Current advances in information and communication technology, where a variety of networked sensor-based systems and devices are deployed on the scale of towns, cities, and even countries, represent an excellent opportunity to support everyday life activities. Such smart environments are based on the vision of ubiquitous computing where everyday entities communicate and collaborate to provide information and services to users. They will lead to Smart Cities that can support the activities of their inhabitants to improve quality of life and ensure sustainability. Smart Cities will support activities ranging from transportation, to healthcare, to sports and entertainment, to professional and social activities. They will support people in smart workplaces, in smart cars, in smart homes, and in large geographical areas, for example, outlined by a shopping mall, by a road, or by city limits.

Smart Cities are inherently heterogeneous, as they likely will consist of a multitude of sensors, devices, networks, and ultimately systems, especially, with increasing geographical scale. People living and moving in Smart Cities may use integrated devices, such as on-board computers in a vehicle, or handheld devices, such as mobile phones, Personal Digital Assistants (PDAs), and laptop computers to interact with the environments and to use the services they provide. These devices will provide access in a pervasive manner, that is anywhere and at any time, to the contextual information and the context-aware services available in Smart Cities, ranging from personal and professional information services, to environmental monitoring and control, to social services, to city-wide information systems (Abowd et al., 1997; Cheverst, Davies, Mitchell, Friday, & Efstratiou, 2000), to traveller assistance (Kjeldskov et al., 2003; Sivaharan et al., 2004; Wong, Aghvami, & Wolak, 2008), to optimised urban traffic control (Dowling, Cunningham, Harrington, Curran, & Cahill, 2005; Dusparic & Cahill, 2009).
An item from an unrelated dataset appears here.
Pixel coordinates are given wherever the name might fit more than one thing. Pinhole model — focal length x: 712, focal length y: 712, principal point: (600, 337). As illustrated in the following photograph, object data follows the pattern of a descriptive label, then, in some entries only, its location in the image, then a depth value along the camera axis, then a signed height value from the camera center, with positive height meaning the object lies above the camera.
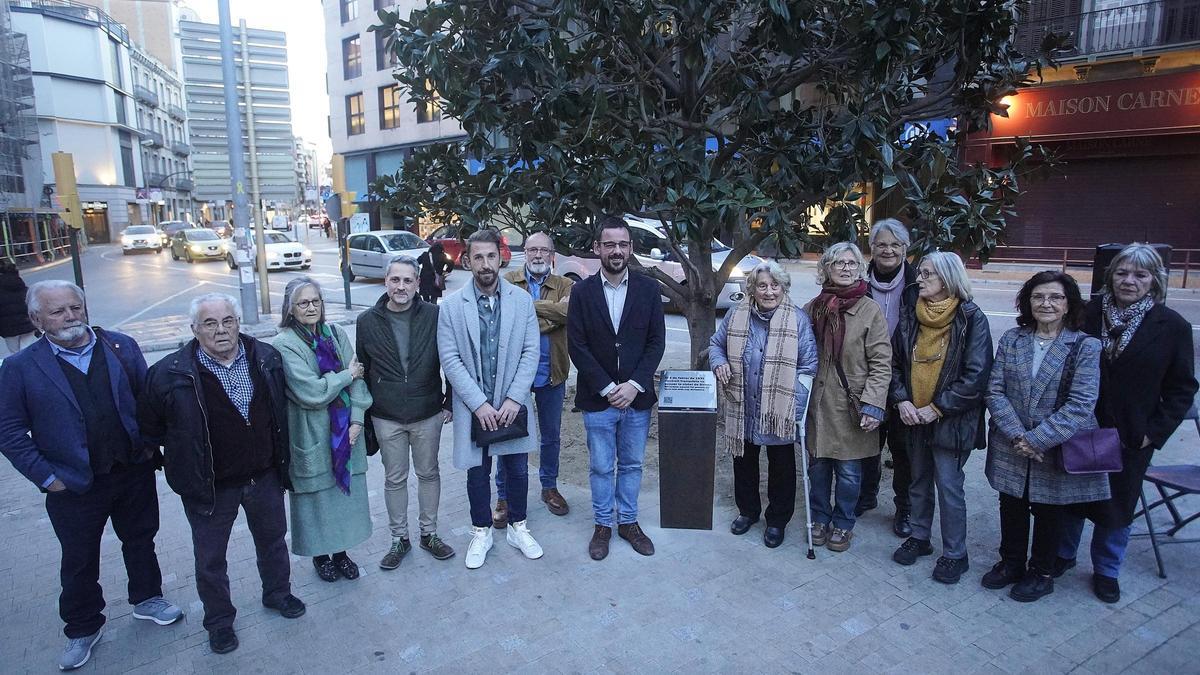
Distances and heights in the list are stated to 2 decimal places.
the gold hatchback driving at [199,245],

Transportation is one obvious domain for providing the foundation of Smart Cities since services can be built to exploit the very many heterogeneous sensor-rich systems that have already been deployed on metropolitan scale and along national road networks to support urban traffic control and highway management. Such environments might enable people to access information ranging from places of interest, to prevailing road and weather conditions, to expected journey times, to up-to-date public transport information. It might also enable suitably privileged users to interact with the infrastructure, for example, to request a change to a traffic light or to reserve a parking space.